> [WHAT YOU NEED TO DO]: Only some lines are wanted. Transcribe, exactly, the lines below from the line with "Related Articles" up to and including the line with "Phim kinh dị".

> [MATERIAL FOR THIS EXERCISE]:

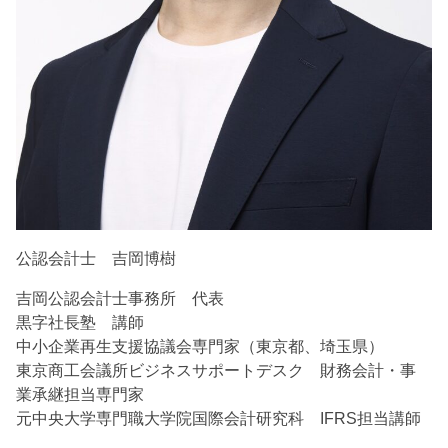
公認会計士 吉岡博樹
吉岡公認会計士事務所 代表
黒字社長塾 講師
中小企業再生支援協議会専門家（東京都、埼玉県）
東京商工会議所ビジネスサポートデスク 財務会計・事
業承継担当専門家
元中央大学専門職大学院国際会計研究科 IFRS担当講師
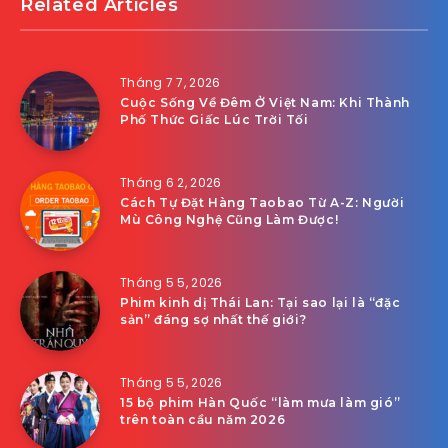
Related Articles
Tháng 7 7, 2026
Cuộc Sống Về Đêm Ở Việt Nam: Khi Thành
Phố Thức Giấc Lúc Trời Tối
Tháng 6 2, 2026
Cách Tự Đặt Hàng Taobao Từ A-Z: Người
Mù Công Nghệ Cũng Làm Được!
Tháng 5 5, 2026
Phim kinh dị Thái Lan: Tại sao lại là “đặc
sản” đáng sợ nhất thế giới?
Tháng 5 5, 2026
15 bộ phim Hàn Quốc “làm mưa làm gió”
trên toàn cầu năm 2026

> [OUTPUT BELOW]:
Related Articles
Tháng 7 7, 2026
Cuộc Sống Về Đêm Ở Việt Nam: Khi Thành
Phố Thức Giấc Lúc Trời Tối
Tháng 6 2, 2026
Cách Tự Đặt Hàng Taobao Từ A-Z: Người
Mù Công Nghệ Cũng Làm Được!
Tháng 5 5, 2026
Phim kinh dị Thái Lan: Tại sao lại là “đặc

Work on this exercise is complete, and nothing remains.